There is a lawsuit being fought right now regarding libel on that internet forum. Even if it were to be true (I'm not saying either of these ones are or aren't true: I don't know) and not libellous, you still have to fight the legal system and that takes time and money. In this case on ScubaBoard, there was one death involved overseas so it's complicated...
Read about it here:Gundi Holm sues Scuba Board and 101 Members - ScubaBoard


----------



## MowMow (Nov 6, 2010)

It's kind of incidental if the statements were true or not.... the policy of the cat forum is leave names of businesses out of negative threads. Doesn't seem to be much more to say than that... policy is policy.


----------



## Sinatra-Butters (Aug 9, 2010)

Not that I'm saying Tiikiri is posting lies, because I'm sure the claim is true, but here is the scenario that could happen. Again, I'm NOT saying this is what Tiikiri is doing, this is simply an example.

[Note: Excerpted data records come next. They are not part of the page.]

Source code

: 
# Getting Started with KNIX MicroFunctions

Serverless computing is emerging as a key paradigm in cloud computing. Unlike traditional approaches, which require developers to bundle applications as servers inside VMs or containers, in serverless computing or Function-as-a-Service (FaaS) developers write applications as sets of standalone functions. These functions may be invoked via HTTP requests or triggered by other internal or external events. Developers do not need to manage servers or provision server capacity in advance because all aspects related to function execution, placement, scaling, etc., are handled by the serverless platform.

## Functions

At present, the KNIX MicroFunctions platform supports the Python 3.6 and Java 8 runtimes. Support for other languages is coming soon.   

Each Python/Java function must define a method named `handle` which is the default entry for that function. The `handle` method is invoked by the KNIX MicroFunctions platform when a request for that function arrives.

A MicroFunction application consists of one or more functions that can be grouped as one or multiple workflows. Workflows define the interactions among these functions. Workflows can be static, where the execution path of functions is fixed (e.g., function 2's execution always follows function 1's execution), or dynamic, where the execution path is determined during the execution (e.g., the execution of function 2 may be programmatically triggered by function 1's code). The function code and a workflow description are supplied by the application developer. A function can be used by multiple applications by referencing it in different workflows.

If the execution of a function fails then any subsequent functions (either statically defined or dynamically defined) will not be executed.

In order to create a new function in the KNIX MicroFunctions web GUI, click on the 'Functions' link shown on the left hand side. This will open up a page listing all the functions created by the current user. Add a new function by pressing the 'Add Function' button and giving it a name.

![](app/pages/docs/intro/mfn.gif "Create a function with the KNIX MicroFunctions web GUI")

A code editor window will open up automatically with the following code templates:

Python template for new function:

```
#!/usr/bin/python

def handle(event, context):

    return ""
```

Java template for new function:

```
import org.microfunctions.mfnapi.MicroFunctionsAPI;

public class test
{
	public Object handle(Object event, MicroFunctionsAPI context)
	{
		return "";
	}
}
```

1. Tiikiri (or whoever) goes to a business and decides they charged too much, their ex partner owns the place or they simply don't like the business. 
2. Tiikiri posts on forums and the like that the business hurt their cat and are really angry and they want everyone to know so no one else gets an unsatisfactory experience.
3. The business looses customers.
4. The business sees that catforum.com has negative comments about them in specific which are lies and caused them to loose business.
5. The business sues catforum.com
6. catforum.com, a free site, has no money to fight the suit and gets shut down.

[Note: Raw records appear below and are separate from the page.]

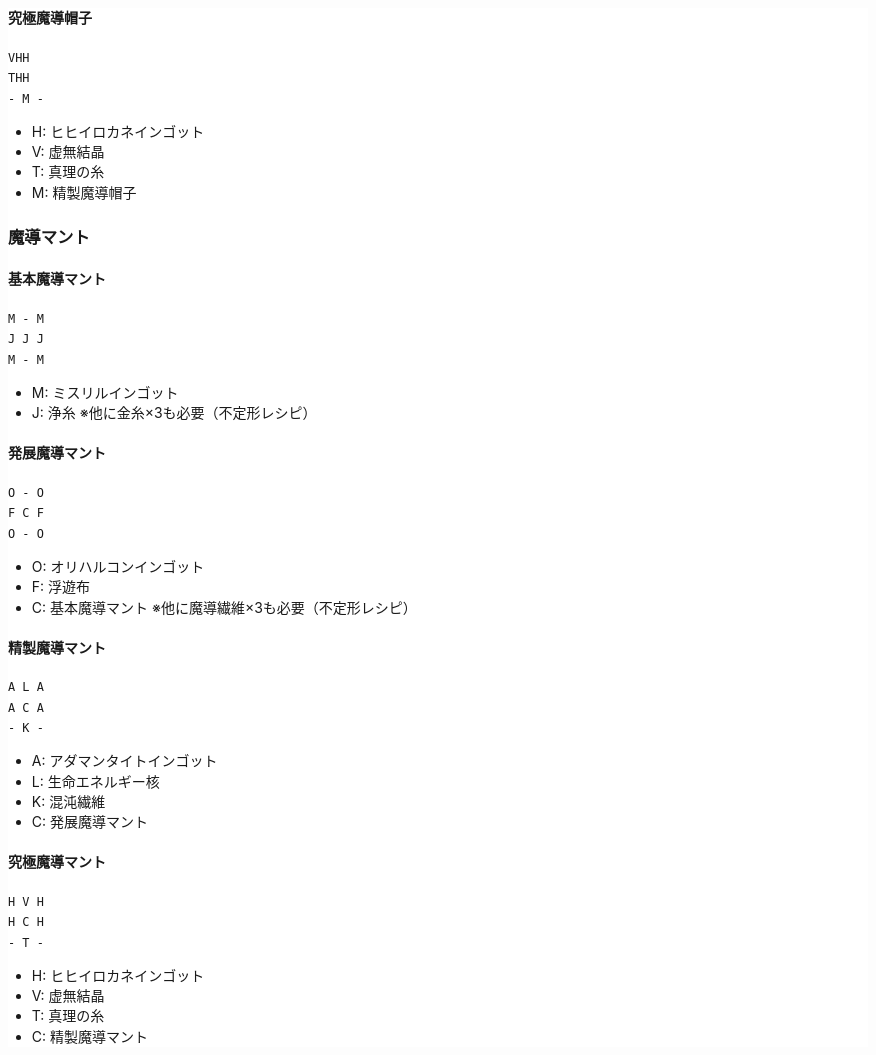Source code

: #### 究極魔導帽子
```
VHH
THH
- M -
```
- H: ヒヒイロカネインゴット
- V: 虚無結晶
- T: 真理の糸
- M: 精製魔導帽子

### 魔導マント

#### 基本魔導マント
```
M - M
J J J
M - M
```
- M: ミスリルインゴット
- J: 浄糸
※他に金糸×3も必要（不定形レシピ）

#### 発展魔導マント
```
O - O
F C F
O - O
```
- O: オリハルコンインゴット
- F: 浮遊布
- C: 基本魔導マント
※他に魔導繊維×3も必要（不定形レシピ）

#### 精製魔導マント
```
A L A
A C A
- K -
```
- A: アダマンタイトインゴット
- L: 生命エネルギー核
- K: 混沌繊維
- C: 発展魔導マント

#### 究極魔導マント
```
H V H
H C H
- T -
```
- H: ヒヒイロカネインゴット
- V: 虚無結晶
- T: 真理の糸
- C: 精製魔導マント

Catforum.com does not want to take the chance in any case.


----------



## Tiikiri (Feb 18, 2011)

MowMow said:


> It's kind of incidental if the statements were true or not.... the policy of the cat forum is leave names of businesses out of negative threads. Doesn't seem to be much more to say than that... policy is policy.


I think it should be written into the rules. I just read them again because I didn't remember seeing it.
I understand why and am not going to argue. I *don't* want to see the board shut down. Sorry for causing a fuzz. I truely didn't mean to start a disagreement.


----------



## marie73 (Jul 12, 2006)

It would be impossible to list everything that is or is not permitted here. 

I tried to make it rule that you had to have at least one black kitty to join.

Didn't happen. 

Tried to make it a rule that you had to send mods chocolate to join.

Didn't happen.

The one about Bailey's?

Nope.



:grin:


----------



## marie73 (Jul 12, 2006)

Awwww, thanks! The mods don't get a lot of love. 


hmmmm, another rule in the making......


Good thing there's no rule against going off topic, huh?


----------



## Kobster (Feb 1, 2007)

I'm so sorry that happened to your kitty, and I'm so glad that he is going to be okay. He must have been terrified and horribly stressed during that period. Its why I won't ever board my cats. IMHO, they just do better at home with a sitter. 

That said, we had a cat in here a few weeks back that was being watched by a sitter while owners were away. The sitter came to feed the cat at 8am, cat was fine. Owner came by at 6pm, cat has somehow caught and broken his leg in a slatted table and was dangling upside down for untold amounts of that period. So accidents can happen anywhere. That doesn't excuse this happening. I don't see why the cat would need to wear anything around its neck if its kennel was appropriately labled. They don't allow the cats to mix do they?


----------